_Exercise directions_
Continue the appellate opinion in Lakewood v. Hocter below, picking up right after its final sentence.

_Selected passage_

Lakewood v. Hocter

2023 Ohio 375
CourtOhio Court of Appeals
DecidedFebruary 3, 2023
Docket111572
StatusPublished
Cited by4 cases

This text of 2023 Ohio 375 (Lakewood v. Hocter) is published on Counsel Stack Legal Research, covering Ohio Court of Appeals primary law. Counsel Stack provides free access to over 12 million legal documents including statutes, case law, regulations, and constitutions.

Bluebook
Lakewood v. Hocter, 2023 Ohio 375 (Ohio Ct. App. 2023).

Opinion

[Cite as Lakewood v. Hocter, 2023-Ohio-375.]

COURT OF APPEALS OF OHIO

EIGHTH APPELLATE DISTRICT COUNTY OF CUYAHOGA

CITY OF LAKEWOOD, :

Plaintiff-Appellee, : No. 111572 v. :

RICHARD R. HOCTOR, :

Defendant-Appellant. :

JOURNAL ENTRY AND OPINION

JUDGMENT: REVERSED AND REMANDED RELEASED AND JOURNALIZED: February 3, 2023

Criminal Appeal from the Lakewood Municipal Court Case No. 2022CRB00327

Appearances:

Brian T. Corrigan, Lakewood Director of Law, and Andrew N. Fleck, Assistant Prosecuting Attorney, for appellee.

Milton and Charlotte Kramer Law Clinic, Case Western Reserve University School of Law, Andrew S. Pollis, Supervising Attorney; Matt Borcas, Tristan Cavanaugh, and Richard McGraw, Legal Interns, for appellant.

SEAN C. GALLAGHER, J.:

Defendant-appellant, Richard R. Hoctor, appeals his judgment of

conviction, following a plea of no contest on three counts. Upon review, we reverse the judgment and remand the case to the trial court with instructions to vacate the

plea and to conduct further proceedings consistent with this opinion.

Appellant was charged with four misdemeanor offenses in this case.

He entered a plea of not guilty at the arraignment held on April 26, 2022.1 On May 3,

2022, pursuant to a plea agreement, appellant entered a plea of no contest to three

of the four counts, including aggravated menacing, a misdemeanor of the first

degree in violation of R.C. 2903.21; resisting arrest, a misdemeanor of the second

degree in violation of R.C. 2921.33; and intimidation of a victim in a criminal case,

a misdemeanor of the first degree in violation of R.C. 2921.04. The trial court found

appellant guilty of those three offenses, and the remaining count for assault was

dismissed. The trial court imposed a total sentence of 360 days in jail with credit for

time served.

_Entries provided_
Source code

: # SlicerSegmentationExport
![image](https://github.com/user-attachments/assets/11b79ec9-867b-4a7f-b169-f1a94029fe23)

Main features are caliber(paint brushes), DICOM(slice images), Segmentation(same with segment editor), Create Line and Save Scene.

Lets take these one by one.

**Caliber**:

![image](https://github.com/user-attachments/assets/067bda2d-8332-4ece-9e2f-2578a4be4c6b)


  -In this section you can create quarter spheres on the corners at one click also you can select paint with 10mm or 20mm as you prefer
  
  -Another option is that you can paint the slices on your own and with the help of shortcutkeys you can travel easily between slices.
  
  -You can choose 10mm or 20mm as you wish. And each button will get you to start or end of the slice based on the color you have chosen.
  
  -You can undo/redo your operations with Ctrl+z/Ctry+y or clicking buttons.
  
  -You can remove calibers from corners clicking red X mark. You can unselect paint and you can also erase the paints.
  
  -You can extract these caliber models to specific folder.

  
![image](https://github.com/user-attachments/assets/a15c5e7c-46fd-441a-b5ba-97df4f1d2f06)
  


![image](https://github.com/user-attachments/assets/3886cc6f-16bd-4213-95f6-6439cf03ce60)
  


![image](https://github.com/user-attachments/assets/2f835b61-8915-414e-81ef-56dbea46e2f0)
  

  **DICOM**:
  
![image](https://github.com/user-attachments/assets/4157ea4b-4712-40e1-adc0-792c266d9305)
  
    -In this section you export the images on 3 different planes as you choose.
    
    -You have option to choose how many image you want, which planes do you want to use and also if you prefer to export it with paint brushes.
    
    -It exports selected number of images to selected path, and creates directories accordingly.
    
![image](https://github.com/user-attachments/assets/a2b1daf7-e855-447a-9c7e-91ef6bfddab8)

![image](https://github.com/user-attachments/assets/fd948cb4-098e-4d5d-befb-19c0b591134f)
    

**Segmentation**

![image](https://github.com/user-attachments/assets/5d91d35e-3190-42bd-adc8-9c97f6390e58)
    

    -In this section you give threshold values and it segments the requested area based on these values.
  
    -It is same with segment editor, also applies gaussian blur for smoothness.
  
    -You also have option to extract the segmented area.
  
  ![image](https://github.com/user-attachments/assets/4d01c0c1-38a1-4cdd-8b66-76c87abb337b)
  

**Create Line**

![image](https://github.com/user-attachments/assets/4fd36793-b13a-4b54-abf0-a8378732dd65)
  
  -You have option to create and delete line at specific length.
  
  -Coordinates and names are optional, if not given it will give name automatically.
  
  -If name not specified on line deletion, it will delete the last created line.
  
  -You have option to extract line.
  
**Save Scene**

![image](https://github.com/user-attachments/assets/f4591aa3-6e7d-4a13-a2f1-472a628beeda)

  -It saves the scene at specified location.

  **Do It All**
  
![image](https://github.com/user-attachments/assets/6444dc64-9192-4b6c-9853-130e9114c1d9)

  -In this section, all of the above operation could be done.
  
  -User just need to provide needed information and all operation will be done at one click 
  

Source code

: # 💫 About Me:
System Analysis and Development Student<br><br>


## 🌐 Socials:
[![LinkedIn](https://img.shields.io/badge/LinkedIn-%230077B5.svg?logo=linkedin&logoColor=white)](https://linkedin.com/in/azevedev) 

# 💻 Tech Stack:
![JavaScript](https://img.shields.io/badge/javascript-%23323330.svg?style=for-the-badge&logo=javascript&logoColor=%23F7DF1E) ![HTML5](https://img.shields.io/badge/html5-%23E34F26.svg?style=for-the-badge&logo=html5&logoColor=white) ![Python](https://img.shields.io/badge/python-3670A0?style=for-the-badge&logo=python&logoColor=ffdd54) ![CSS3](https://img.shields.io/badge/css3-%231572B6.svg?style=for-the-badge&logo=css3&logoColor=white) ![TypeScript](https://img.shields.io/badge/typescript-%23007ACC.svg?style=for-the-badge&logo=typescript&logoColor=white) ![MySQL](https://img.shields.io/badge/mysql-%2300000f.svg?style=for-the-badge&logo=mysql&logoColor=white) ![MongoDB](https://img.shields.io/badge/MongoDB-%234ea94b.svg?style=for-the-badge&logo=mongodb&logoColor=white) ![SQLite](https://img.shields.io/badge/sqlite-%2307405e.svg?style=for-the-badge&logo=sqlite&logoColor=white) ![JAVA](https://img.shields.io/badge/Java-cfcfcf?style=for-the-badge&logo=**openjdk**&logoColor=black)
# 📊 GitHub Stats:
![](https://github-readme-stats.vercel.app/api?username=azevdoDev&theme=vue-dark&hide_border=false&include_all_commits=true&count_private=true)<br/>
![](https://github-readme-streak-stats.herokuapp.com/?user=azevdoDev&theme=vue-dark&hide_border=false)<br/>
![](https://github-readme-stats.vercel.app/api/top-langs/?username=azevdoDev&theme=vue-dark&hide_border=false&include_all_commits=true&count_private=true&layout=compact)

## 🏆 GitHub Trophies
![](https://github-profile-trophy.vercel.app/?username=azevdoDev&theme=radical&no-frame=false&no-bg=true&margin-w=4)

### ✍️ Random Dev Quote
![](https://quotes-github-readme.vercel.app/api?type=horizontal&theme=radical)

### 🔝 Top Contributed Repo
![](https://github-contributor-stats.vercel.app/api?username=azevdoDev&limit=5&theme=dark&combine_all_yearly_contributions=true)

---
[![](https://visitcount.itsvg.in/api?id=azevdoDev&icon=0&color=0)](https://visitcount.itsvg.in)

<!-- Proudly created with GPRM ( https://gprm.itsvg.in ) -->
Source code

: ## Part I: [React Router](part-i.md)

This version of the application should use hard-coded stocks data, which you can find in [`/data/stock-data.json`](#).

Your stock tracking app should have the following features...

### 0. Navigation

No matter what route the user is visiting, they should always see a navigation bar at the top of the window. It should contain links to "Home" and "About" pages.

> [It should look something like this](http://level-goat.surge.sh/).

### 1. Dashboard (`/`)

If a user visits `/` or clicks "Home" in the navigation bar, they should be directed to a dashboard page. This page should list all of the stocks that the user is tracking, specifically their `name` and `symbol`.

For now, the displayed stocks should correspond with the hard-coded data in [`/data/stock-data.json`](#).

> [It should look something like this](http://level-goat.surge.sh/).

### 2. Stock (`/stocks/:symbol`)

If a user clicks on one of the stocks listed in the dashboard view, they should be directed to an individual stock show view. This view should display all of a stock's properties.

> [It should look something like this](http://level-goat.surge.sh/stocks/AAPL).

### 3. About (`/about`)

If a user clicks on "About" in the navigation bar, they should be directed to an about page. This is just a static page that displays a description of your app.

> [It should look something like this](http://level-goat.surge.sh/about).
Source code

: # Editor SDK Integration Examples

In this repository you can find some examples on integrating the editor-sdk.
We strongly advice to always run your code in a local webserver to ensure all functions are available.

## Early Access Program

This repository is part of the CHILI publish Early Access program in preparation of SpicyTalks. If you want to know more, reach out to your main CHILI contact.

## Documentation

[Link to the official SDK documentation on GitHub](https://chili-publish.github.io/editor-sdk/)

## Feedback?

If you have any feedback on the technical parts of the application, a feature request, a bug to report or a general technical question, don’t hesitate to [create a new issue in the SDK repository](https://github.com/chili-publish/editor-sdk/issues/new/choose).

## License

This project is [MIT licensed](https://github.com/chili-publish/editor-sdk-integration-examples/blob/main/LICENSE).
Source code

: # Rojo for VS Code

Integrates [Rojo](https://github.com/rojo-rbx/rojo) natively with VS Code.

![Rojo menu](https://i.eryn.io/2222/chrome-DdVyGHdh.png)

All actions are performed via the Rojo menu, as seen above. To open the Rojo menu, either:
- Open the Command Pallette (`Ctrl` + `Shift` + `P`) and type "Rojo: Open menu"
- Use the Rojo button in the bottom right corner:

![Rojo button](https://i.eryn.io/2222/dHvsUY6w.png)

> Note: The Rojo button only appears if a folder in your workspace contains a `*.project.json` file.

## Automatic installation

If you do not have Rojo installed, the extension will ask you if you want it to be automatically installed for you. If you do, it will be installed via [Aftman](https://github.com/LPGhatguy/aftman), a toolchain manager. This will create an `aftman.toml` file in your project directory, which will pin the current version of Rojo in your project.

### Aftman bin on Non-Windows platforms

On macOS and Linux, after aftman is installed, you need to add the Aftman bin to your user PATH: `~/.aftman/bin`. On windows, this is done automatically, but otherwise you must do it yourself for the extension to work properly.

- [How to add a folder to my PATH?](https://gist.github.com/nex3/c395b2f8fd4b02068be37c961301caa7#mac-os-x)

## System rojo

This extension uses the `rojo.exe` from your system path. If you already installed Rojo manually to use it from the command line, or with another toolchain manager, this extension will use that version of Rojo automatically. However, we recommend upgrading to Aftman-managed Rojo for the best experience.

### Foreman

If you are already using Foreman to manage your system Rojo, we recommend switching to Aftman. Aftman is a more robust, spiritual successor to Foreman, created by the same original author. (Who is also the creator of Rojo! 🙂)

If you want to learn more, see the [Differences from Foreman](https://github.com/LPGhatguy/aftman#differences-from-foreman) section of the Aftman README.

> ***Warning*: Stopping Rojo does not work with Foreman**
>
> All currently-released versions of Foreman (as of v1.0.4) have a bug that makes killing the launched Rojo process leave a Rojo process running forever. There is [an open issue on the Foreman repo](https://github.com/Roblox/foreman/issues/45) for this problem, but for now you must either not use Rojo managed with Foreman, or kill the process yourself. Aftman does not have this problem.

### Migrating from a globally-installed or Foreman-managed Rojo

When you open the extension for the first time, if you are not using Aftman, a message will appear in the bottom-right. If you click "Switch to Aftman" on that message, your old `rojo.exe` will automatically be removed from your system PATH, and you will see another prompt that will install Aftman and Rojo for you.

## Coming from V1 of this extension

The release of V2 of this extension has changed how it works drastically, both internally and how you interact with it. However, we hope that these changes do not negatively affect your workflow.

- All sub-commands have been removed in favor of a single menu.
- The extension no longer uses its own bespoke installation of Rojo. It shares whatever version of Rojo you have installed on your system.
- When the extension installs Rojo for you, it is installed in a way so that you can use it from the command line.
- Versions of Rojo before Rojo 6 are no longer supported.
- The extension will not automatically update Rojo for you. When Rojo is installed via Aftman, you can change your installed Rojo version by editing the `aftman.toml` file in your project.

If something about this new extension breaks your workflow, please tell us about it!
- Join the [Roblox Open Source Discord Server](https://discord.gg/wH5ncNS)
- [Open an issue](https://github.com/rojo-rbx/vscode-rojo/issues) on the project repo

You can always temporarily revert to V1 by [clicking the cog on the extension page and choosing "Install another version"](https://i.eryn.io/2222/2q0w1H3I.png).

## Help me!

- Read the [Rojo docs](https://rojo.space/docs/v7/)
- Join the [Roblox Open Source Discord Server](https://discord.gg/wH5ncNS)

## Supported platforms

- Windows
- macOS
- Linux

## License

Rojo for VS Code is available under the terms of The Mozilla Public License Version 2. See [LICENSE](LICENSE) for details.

_Answer box_
In his sole assignment of error on appeal, appellant claims that the

trial court erred by accepting his no-contest plea without informing him of the effect

of a no-contest plea as required by Crim.R. 11(E) and in accordance with the

language of Crim.R. 11(B)(2). We conduct a de novo review to determine whether

the trial court accepted a plea in compliance with Crim.R. 11. State v. Meadows, 8th

Dist. Cuyahoga No. 111489, 2022-Ohio-4513, ¶ 18, citing State v. Cardwell, 8th Dist.

Cuyahoga No. 92796, 2009-Ohio-6827, ¶ 26.

1Appellant was initially arraigned on three charges, and thereafter a fourth charge was added against him. A defendant’s plea must be made knowingly, intelligently, and

voluntarily. State v. Dangler, 162 Ohio St.3d 1, 2020-Ohio-2765, 164 N.E.3d 286,

¶ 10, citing Parke v. Raley, 506 U.S. 20, 28-29, 113 S.Ct. 517, 121 L.Ed.2d 391 (1992);

State v. Clark, 119 Ohio St.3d 239, 2008-Ohio-3748, 893 N.E.2d 462, ¶ 25. The

enforcement of a plea that is not so made is unconstitutional under both the United

States Constitution and the Ohio Constitution. State v. Byas, 8th Dist. Cuyahoga

No. 110157, 2021-Ohio-3924, ¶ 25, citing State v. Engle, 74 Ohio St.3d 525, 527, 660

N.E.2d 450 (1996).

Crim.R. 11, which outlines the procedures that trial courts are to

follow when accepting pleas, “‘ensures an adequate record on review by requiring

the trial court to personally inform the defendant of his rights and the consequences

of his plea and determine if the plea is understandingly and voluntarily made.’”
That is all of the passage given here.